Praise for Undersea Poem "Undersea Poem takes you to a place worthy of postcards: the golden beach, the turquoise sea, the warm breeze ruffling the palms. If only we could live there. A beautiful record." – Kurt Loder, MTV "There is a flavor of the sound of delicate sixties girl groups washed up on some quiet shore with an intimacy which is rare now. It made me want to study marine biology - a feeling I haven't had for a while ." - Stephen Coates (The Real Tuesday Weld)
Undersea Poem
UNDERSEA POEM (2010)
Alternative
Members – Chris Root & Juju Stulbach
For Chris Root and Juju Stulbach, making music is like capturing sunshine in a bottle. The New York City-based pair has perennially chased the sun – and surf – when the northern weather has grown cold. With each trip to their favorite spots on the Pacific coast of Mexico or the beaches of Brazil, they've been inspired to crystallize their adventures into dreamy, sexy and intimate songs. They capture the idyllic side of their life by the sea, along with something of the bittersweet feelings that can accompany the viewing of an impossibly gorgeous sunset. Undersea Poem is the name of their new band, as well as the name of their first album together since disbanding their much-loved trio, Mosquitos, and it showcases their most evocative and alluring songs yet. The album, with its cover featuring a beautifully primitive painting given to Stulbach's father decades ago, is a romantic travelogue that, luckily for us, they've decided to share.

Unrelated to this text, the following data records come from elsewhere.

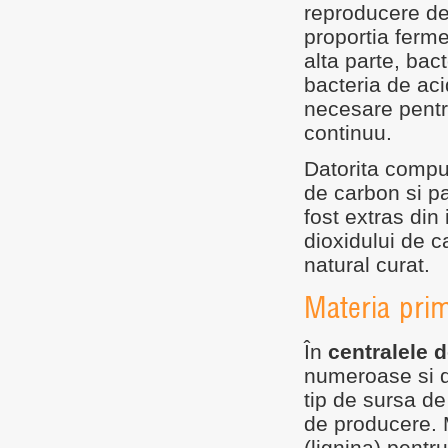
reproducere dec
proportia ferm
alta parte, ba
bacteria de aci
necesare pentr
continuu.
Datorita compus
de carbon si pa
fost extras din
dioxidului de c
natural curat.
Materia prim
În
centralele 
numeroase si di
tip de sursa d
de producere. M
(lignina) pentr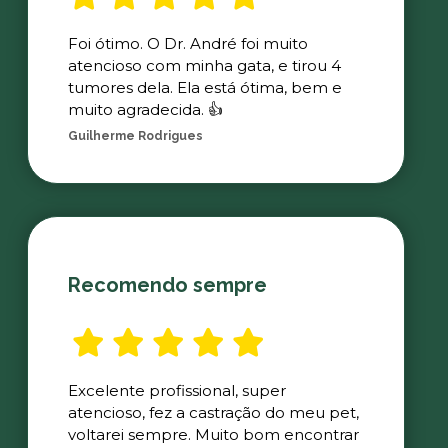
Foi ótimo. O Dr. André foi muito
atencioso com minha gata, e tirou 4
tumores dela. Ela está ótima, bem e
muito agradecida. 👍
Guilherme Rodrigues
Recomendo sempre
Excelente profissional, super
atencioso, fez a castração do meu pet,
voltarei sempre. Muito bom encontrar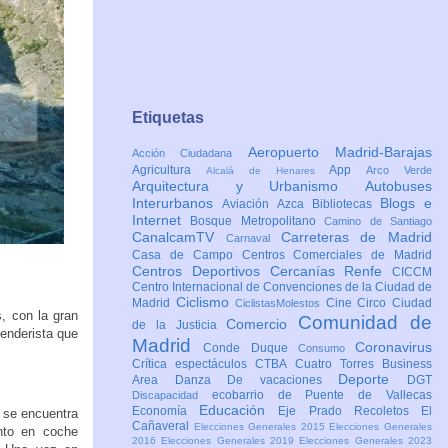
Etiquetas
Aeropuerto Madrid-Barajas
Acción Ciudadana
Agricultura
App
Arco Verde
Alcalá de Henares
Arquitectura y Urbanismo
Autobuses
Interurbanos
Blogs e
Aviación
Azca
Bibliotecas
Internet
Bosque Metropolitano
Camino de Santiago
CanalcamTV
Carreteras de Madrid
Carnaval
Casa de Campo
Centros Comerciales de Madrid
Centros Deportivos
Cercanías Renfe
CICCM
Centro Internacional de Convenciones de la Ciudad de
Ciclismo
Madrid
Cine
Circo
Ciudad
CiclistasMolestos
, con la gran
Comunidad de
Comercio
de la Justicia
senderista que
Madrid
Coronavirus
Conde Duque
Consumo
Crítica espectáculos
CTBA Cuatro Torres Business
Deporte
Area
Danza
De vacaciones
DGT
ecobarrio de Puente de Vallecas
Discapacidad
Educación
Economía
Eje Prado Recoletos
El
 se encuentra
Cañaveral
Elecciones Generales 2015
Elecciones Generales
nto en coche
2016
Elecciones Generales 2019
Elecciones Generales 2023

Until now, Root and Stulbach have been perhaps best known for the effervescent "Boombox," the true-life tale set to a bossa nova beat of their blossoming relationship that was repeatedly licensed for television shows, films and TV ads. It was the centerpiece of Mosquitos' acclaimed debut, which David Fricke of Rolling Stone called "a sweet hybrid of bossa nova hypnosis and indie-pop restraint." He also declared vocalist Stulbach "a genuine gift from Ipanema, a Rio de Janeiro native with a voice like warm night air." Root, who originally hails from Philadelphia, had first spotted Stulbach at a student film shoot in Manhattan, heard her humming between takes and was smitten. More to the point, he became infatuated. Root followed her back to Rio, chronicling their ongoing courtship across two hemispheres in songs like "Juju and Blue," a paean to the object of his fascination (with her cat) and "Policeman," a recounting of a wallet-emptying encounter with the none-too-friendly Rio constabulary. Mosquitos ended up recording two more albums for the Bar/None label. It was in between the band's America-by-bus tours, that Root and Stulbach first decided to rent a room at the villa a friend had opened in a small Mexican town. Since then, the place has become a primary source of inspiration as well as a veritable second home.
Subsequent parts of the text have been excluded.